Thanks for your comments

Two posts in one day, that's a first. I was inspired by George who left a comment. Thanks for that, and thanks too for other comments.  There are so many ways to look at the market and if you don't look for alternative ways of interpreting what is happening you get nowhere. I personally am not convinced that there is a cabal manipulating the market. I make a deliberate effort not to listen or read market commentaries in newspapers because they sensationalise everything. Their priority is selling their rags. They also have a way of being knowledgeable but only after the event. I try to look forward.

Back to the cabal that George suspects is running the show. I do think the market is being moved by people with far more money than sense. Governments have pumped banks full of cash. As we know, this has not been lent out to businesses. Instead it has found its way, one way or another, into asset markets especially stock markets. This has pumped up the price of shares to unreasonable levels. For me this is a disaster because I am good at finding bargains, pointless if the market as a whole is poised on the edge of a precipice. Eventually the easy money will run out and there will be a drought of buyers. Then some piece of bad news will cause a panic and sellers will suddenly appear. This will be the tipping point. All those hungry buyers will see paper losses mounting on their books and they will add fuel to a selling frenzy. The ones that bought low will be OK but the ones that came in late will have trouble repaying their debts. We just hope that the banks that lent them the money will be able to cope.
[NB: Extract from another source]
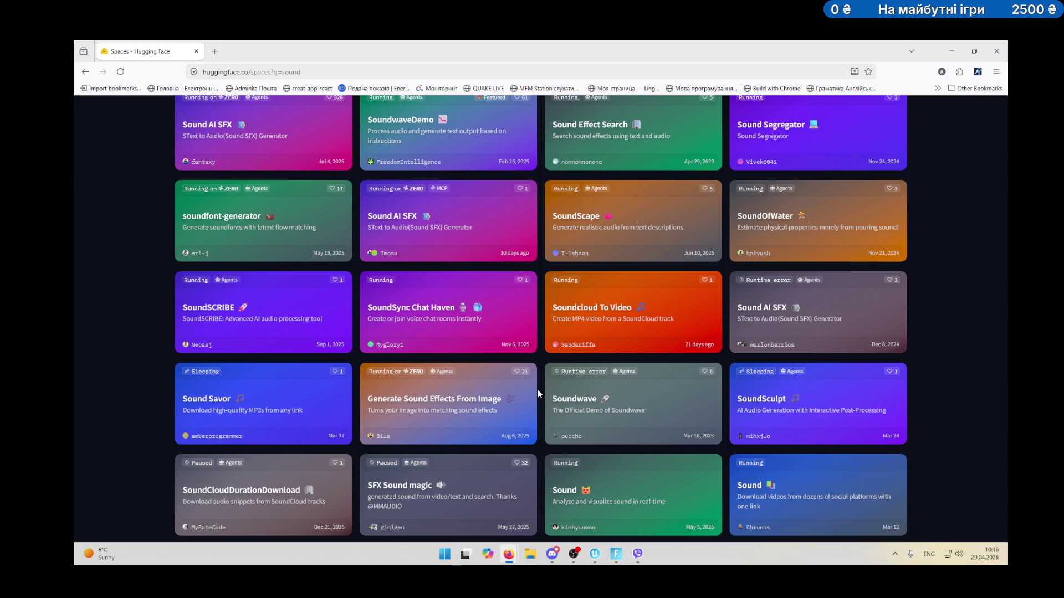
scroll(537, 390, down, 1)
Unless there is Armageddon, those of us sitting on cash will be able to hunt for bargains again.

But going back to present problems the bulls are still out there, holding on and pushing the market back up. Yesterday's Greek story is forgotten. You're not allowed to wrap your fish and chips in yesterday's news any more. Now that really was recycling.
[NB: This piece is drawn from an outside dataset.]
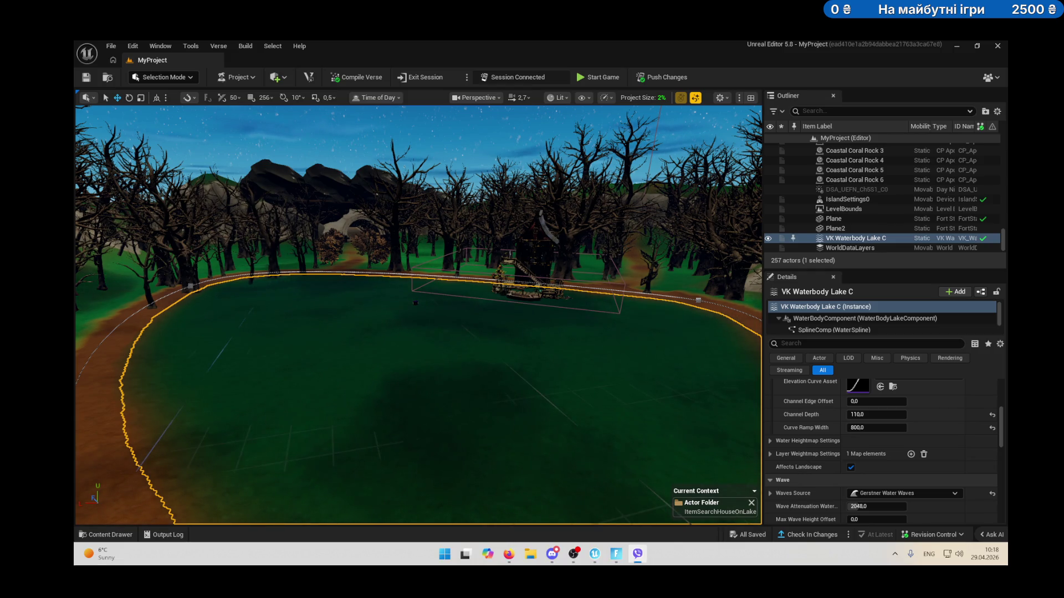
key(alt+shift)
I appreciate David's comment from the last post too. I agree that going short is part of a good strategy, it's just that I don't do it very well. I don't buy soon enough and I am frightened out of my positions by rallies so I miss the next move down. I do it using ETFs. Do you have a better way David?

So here we are with the US market nudging the support, now resistance level. We just have to wait to see how strong those bulls out there are. My money stays, albeit hesitantly, on the short side.